--- Document passage Enclosed Below ---

Brace yourself Nebraskans for another year without meaningful property tax relief.

That’s because the “One Big Beautiful Bill” means that Nebraska will have to do without about $216 million in state income tax revenue over the next two years, and $406 million less over the next four years.

That’s a Big Gulp of funding for a state budget that lawmakers had already cut by nearly $400 million to balance the state budget.

As you recall, during the last session of the Nebraska Legislature, meaningful additional property tax relief was nixed after it was necessary to dig into the state’s cookie jars and cut back on spending and tax incentives, to make the budget balance. So more cuts likely means, again, no relief from property taxes.

Nebraska’s budget pogoes like a grade schooler on a teeter-totter, up and down, up and down.

Only a couple of years ago, the state was swimming in extra, post-COVID era cash, enough to have legislators funding new marinas on lakes, expanding several museums and dreaming about building a huge lake between Omaha and Lincoln, which is now dead.

But that was then, and this is now. The farming sector is hurting, via a combination of low crop prices and exploding costs of inputs, in part fueled by the tariffs imposed by President Trump.

An advocacy group, Farmers for Free Trade, recently estimated that Nebraska’s farmers, through June, had spent an additional $51 million due to new tariffs on things like steel, building materials, fertilizer and equipment, according to the Lincoln Journal Star.

That puts a crimp on farm income, and in turn, state income taxes.

The One Big Beautiful Bill won approval from every member of the all-Republican Nebraska congressional delegation. They defended the loss of state income tax revenue by trumpeting the tax cuts in the OBBB.

U.S. Rep. Mike Flood said that without the bill, a family of four earning $76,484 would have seen a $1,600 increase in their income taxes. U.S. Sen. Pete Ricketts gave an even bigger benefit, of $2,443 less in taxes.

To be fair, some of that tax break is expected to be offset by higher consumer prices due to the tariffs.

The conservative, pro-business Tax Foundation says that 71% of the food imported by Americans will increase in price, things like imported liquor, baked goods, coffee, fish and, gulp, beer. That group foresees a $1,300 impact on the average family. Another group, the liberal Center for American Progress, projects an even higher hit on the pocketbook, of $2,400 for the average family. What can lawmakers cut now? And will Gov. Pillen get the additional $500 million in budget cuts he was calling for only a couple of months ago?

--- End of Enclosed Document passage ---
--- Recorded information Enclosed Below ---

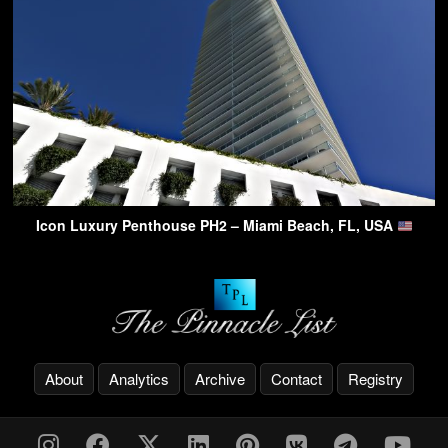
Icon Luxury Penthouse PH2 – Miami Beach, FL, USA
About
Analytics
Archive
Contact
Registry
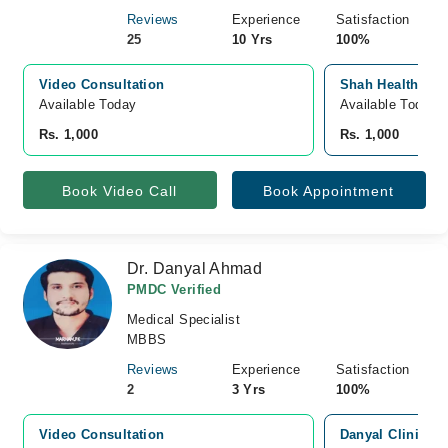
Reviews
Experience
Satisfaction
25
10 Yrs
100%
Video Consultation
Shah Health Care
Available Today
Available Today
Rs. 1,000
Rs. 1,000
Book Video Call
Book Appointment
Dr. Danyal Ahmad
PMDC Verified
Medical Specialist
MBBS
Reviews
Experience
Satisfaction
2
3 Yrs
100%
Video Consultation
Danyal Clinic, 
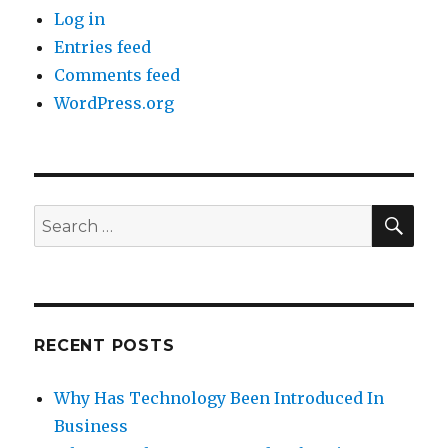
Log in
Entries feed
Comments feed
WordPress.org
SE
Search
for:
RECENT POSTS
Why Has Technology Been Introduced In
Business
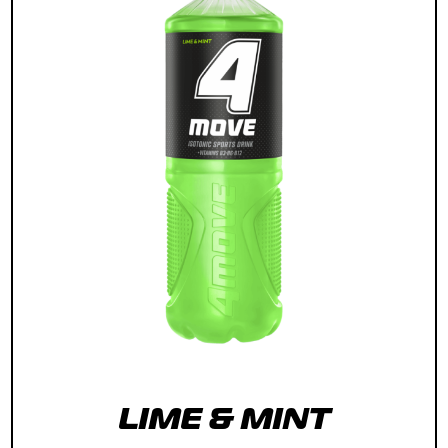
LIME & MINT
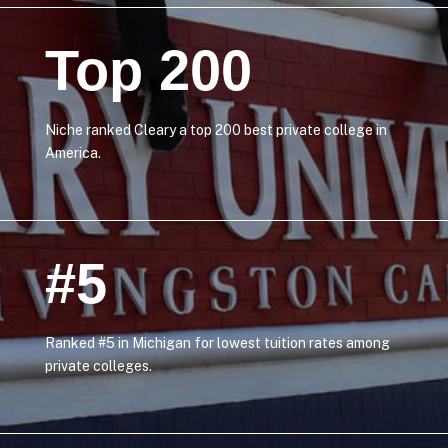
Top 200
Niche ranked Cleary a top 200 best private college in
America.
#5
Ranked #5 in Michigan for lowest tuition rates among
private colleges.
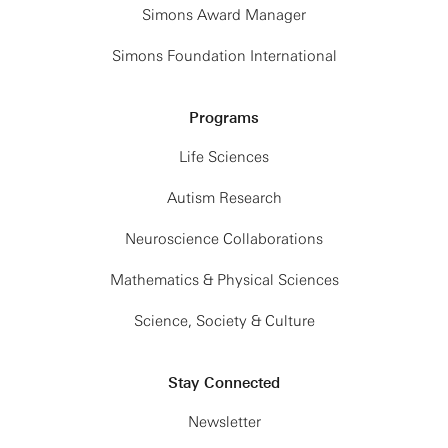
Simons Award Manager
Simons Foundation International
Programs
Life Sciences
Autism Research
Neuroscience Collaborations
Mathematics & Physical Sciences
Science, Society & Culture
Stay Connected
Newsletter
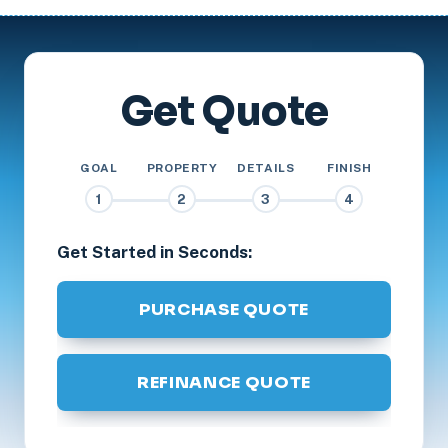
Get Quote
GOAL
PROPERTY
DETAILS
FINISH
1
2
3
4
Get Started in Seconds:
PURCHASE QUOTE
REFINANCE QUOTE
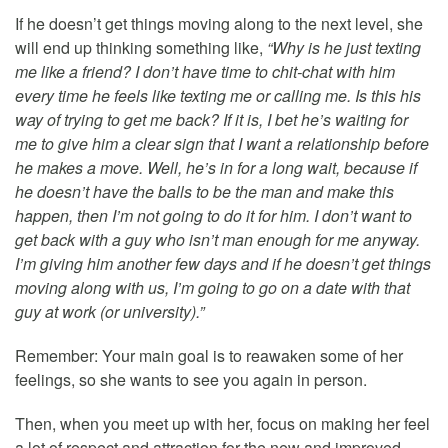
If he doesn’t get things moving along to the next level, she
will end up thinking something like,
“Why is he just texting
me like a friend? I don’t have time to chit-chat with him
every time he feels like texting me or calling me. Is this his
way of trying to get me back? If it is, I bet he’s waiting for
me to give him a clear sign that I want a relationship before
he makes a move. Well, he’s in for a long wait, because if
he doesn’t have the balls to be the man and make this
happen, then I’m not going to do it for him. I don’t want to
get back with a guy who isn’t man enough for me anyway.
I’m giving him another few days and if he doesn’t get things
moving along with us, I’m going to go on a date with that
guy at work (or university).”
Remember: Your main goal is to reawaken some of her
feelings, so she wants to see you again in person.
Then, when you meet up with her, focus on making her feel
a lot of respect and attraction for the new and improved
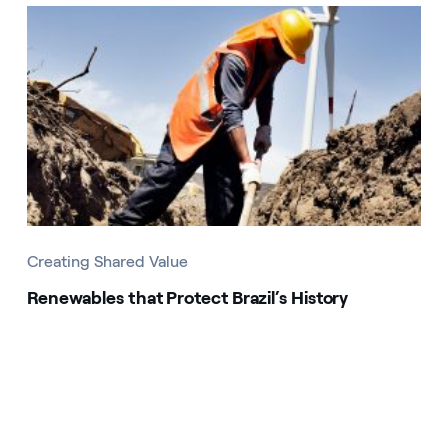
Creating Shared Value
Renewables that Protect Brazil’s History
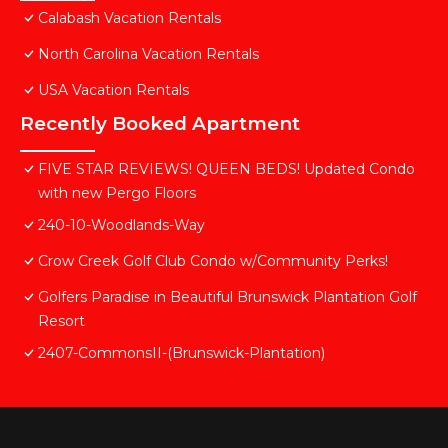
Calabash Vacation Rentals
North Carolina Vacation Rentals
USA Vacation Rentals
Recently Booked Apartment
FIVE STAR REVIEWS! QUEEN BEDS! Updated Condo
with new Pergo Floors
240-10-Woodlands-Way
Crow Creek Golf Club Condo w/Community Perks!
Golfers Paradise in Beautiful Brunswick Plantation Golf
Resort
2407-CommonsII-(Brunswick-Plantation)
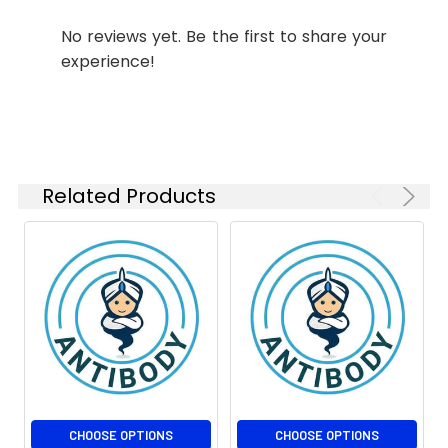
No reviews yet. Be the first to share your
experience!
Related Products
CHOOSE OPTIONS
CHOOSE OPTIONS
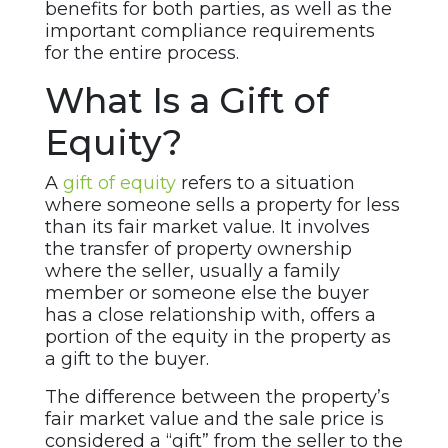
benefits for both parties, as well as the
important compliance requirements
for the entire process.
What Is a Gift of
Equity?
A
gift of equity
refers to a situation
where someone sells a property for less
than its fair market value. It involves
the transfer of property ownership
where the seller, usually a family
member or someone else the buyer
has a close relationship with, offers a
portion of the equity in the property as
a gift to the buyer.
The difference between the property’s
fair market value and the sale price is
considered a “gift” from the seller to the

--- End of Enclosed Recorded information ---
--- Recorded information Enclosed Below ---

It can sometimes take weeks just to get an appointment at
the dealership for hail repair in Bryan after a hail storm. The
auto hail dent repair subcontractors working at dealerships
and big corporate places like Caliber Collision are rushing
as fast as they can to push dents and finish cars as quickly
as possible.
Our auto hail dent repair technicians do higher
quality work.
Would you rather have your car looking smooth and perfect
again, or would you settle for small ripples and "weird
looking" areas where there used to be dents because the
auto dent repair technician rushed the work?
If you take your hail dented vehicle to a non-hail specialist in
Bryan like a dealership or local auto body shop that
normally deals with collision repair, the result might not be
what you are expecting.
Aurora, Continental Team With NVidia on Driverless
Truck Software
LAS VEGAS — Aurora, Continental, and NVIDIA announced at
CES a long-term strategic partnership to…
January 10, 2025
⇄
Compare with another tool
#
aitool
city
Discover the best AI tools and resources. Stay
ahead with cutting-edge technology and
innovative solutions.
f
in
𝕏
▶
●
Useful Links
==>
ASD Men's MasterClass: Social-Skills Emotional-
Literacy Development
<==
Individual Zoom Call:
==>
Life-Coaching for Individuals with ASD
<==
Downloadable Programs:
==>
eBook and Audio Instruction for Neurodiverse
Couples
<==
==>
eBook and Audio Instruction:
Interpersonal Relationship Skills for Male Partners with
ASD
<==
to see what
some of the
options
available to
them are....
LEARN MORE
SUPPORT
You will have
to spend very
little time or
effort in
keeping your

--- End of Enclosed Recorded information ---

**What you will do**:
1. In the column on Nebraska property tax relief, reproduce word for word the part that opens with the words "That puts a" and closes with "to the tariffs.".
2. Pick up the column on Nebraska's budget and property tax relief where it ends, and keep writing it.

**Outputs for the tasks**:
1.
That puts a crimp on farm income, and in turn, state income taxes.

The One Big Beautiful Bill won approval from every member of the all-Republican Nebraska congressional delegation. They defended the loss of state income tax revenue by trumpeting the tax cuts in the OBBB.

U.S. Rep. Mike Flood said that without the bill, a family of four earning $76,484 would have seen a $1,600 increase in their income taxes. U.S. Sen. Pete Ricketts gave an even bigger benefit, of $2,443 less in taxes.

To be fair, some of that tax break is expected to be offset by higher consumer prices due to the tariffs.

2.
Does the state suspend construction of a new state prison to replace the State Penitentiary and relieve overcrowding (exacerbated by pledging to take an additional 280 federal immigration detainees at the Cornhusker Clink)? Does the state skip the $628-million Perkins County Canal?

What about pausing, for a year or two, the gradual reduction in state income taxes -- to 3.99% by the 2027 tax year -- passed a few years ago?

State Sen. Tom Brandt of Plymouth had a simple solution to the state’s revenue shortfall last year – pause the gradual, state income tax reduction at 4.99%, thus saving the state nearly $500 million over the next two fiscal years.

That would more than solve the state’s looming budget problem, and leave some extra funds to provide some property tax relief, which I hear over and over is the state’s top tax problem.

State senators, when they were debating the bill to cut the state’s top individual income tax bracket from 6.84% to 3.99% (and drop the state corporate tax levy from 7.25% to 3.99%) kept saying that if times got tough, a future Legislature could decide to pause the tax breaks.

That sounded reasonable then, and seems reasonable now, given that we’re getting a cut in federal income taxes.

But Gov. Ricketts and other business leaders say that stopping the state income tax cuts would send a bad signal.

It will all make for one heck of a debate in the 2026 legislative session.

Paul Hammel has covered state government and the state for decades. Prior to his retirement, he was senior contributor with the Nebraska Examiner. He was previously with the Omaha World-Herald, Lincoln Journal Star and Omaha Sun.